They’re saccharine, cheap, mass-produced and well-preserved. What could be more American than the Twinkie? What could signify bitter economic times better than the sugary treat’s demise?
Sentiments like these echoed nationwide last November, when Hostess announced it would take Twinkies — as well as Sno Balls, Ding Dongs, CupCakes, Wonder bread and Donettes — off market shelves. And on Monday, when a newly structured Hostess reintroduced the cream-filled snack, many Americans regained some optimism about their nation’s chances of fiscal recovery. Others are just happy to savor a national favorite once again.

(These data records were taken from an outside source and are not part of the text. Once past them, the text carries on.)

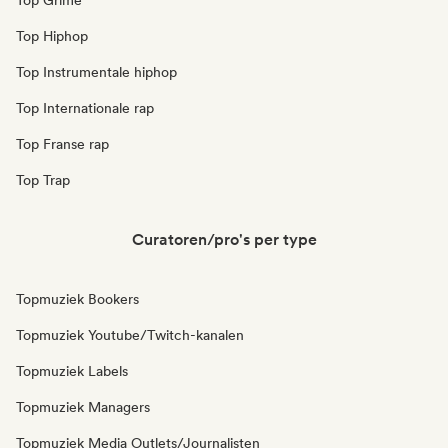
Top Grime
Top Hiphop
Top Instrumentale hiphop
Top Internationale rap
Top Franse rap
Top Trap
Curatoren/pro's per type
Topmuziek Bookers
Topmuziek Youtube/Twitch-kanalen
Topmuziek Labels
Topmuziek Managers
Topmuziek Media Outlets/Journalisten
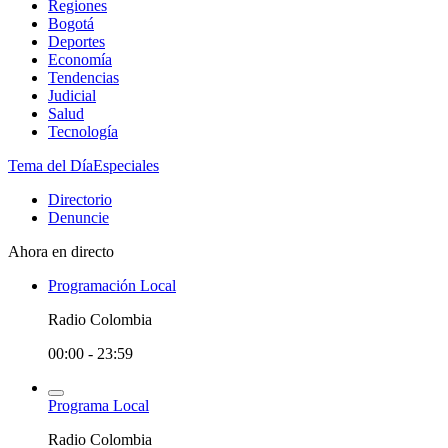
Regiones
Bogotá
Deportes
Economía
Tendencias
Judicial
Salud
Tecnología
Tema del Día
Especiales
Directorio
Denuncie
Ahora en directo
Programación Local
Radio Colombia
00:00 - 23:59
Programa Local
Radio Colombia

But the return of Twinkies hardly seems sweet for America’s labor supporters. The Kansas City-based baked goods manufacturer — which equity firms C. Dean Metropoulos & Co. purchased in February for $410 million — has left its Irving headquarters for Kansas City, closed seven of its 11 factories, outsourced product distribution and cut ties with unions. And following the sale of Wonder bread to Flowers Foods and that of Drake’s to McKee Foods, the Hostess product line has shrunk, thus further slicing the need for workers.
These changes now leave Hostess with less than the 2,500 employees it housed immediately before its sale. The company has noted plans to hire 1,800 people in the coming months, but snack industry guru Natalie Everett overestimates the manufacturer’s announced statistic. She believes Hostess will only meet 20 to 25 percent of its prior employee count, she said this week.
Tensions between Hostess workers and executives have risen since last January, when the company filed for Chapter 11 bankruptcy. Management blamed the company’s money troubles on the International Brotherhood of Teamsters and the Bakery, Confectionary, Tobacco Workers and Grain Millers International Union, who pushed for more comprehensive pensions and healthcare policies. Union members rebutted that a boardroom of rotating leadership stifled company innovation. Six different CEOs have helmed Hostess in the past decade. Current head Greg Rayburn added $100 million to employee pension funds last year in exchange for a widespread eight percent pay cut, all while retaining his $1.5 million salary. The company’s nosedive in union representation — from 79 percent of Hostess employees in November to zero percent today — comes as no surprise to labor experts.
“Today’s unions need to figure out where they fit in today’s market,” Lisa Dupnock, a labor relations professor at Indiana University of Pennsylvania, said. “Sure, they have a long tradition of fighting, but members must negotiate their needs better.”
Hostess symbolizes the nation’s ever-declining rapport with unions. Only about 11 percent of working Americans — or 14.3 million of the nation’s workers — belong to such groups, compared to the mid-1950s, when membership reached 35 percent. Private sector unions have lost particular clout, with 7 percent representation, according to the Bureau of Labor Statistics.
“The business world is too fast today, and businesses need to make fast decisions and can’t wait for unions to make up their minds,” Cleveland-based labor lawyer Marc Bloch told NBC News earlier this year. “Unions have to convince their membership that a deal is good or not, and that takes too much time these days.”
The labor movement’s wane is partially an offshoot of right-to-work laws, which now ban mandatory dues at unionized workplaces in 24 states, including Texas. The provision was first enacted in 1947 and has recently gained traction. Two states have added the law over the past two years. Before Michigan and Indiana banned union security agreements last year, no state had adopted such laws since Oklahoma in 2001. More states will likely follow in subsequent years.
In addition, a lack of union presence within ever-globalizing industries like fashion and technology have further weakened many Americans’ collective bargaining abilities. Once-powerful unions like the Amalgamated Clothing Workers of America and the International Ladies’ Garment Workers Union have disbanded. Organizations like these were once large enough to threaten employee walkouts and influence executive decisionmaking even at non-unionized companies.
But none of this is to say that the labor movement is dead. Unions still influence, however subtly, worker welfare. Americans who belong to unions earn roughly 20 percent more than those who do not. And union members are more likely to receive pensions, health insurance and paid vacation time than non-union members, according to the Economic Policy Institute.
If there is hope in the labor movement, it currently lives in Chicago’s and New York’s storefronts, where employees at some McDonald’s, Dunkin Donuts, Sears and Macy’s locations have begun efforts to unionize this past year.
As for Hostess, financial turmoil has recently quieted talks on union issues. But now that the company has regained some footing, perhaps the team behind Twinkies will give collective bargaining another taste.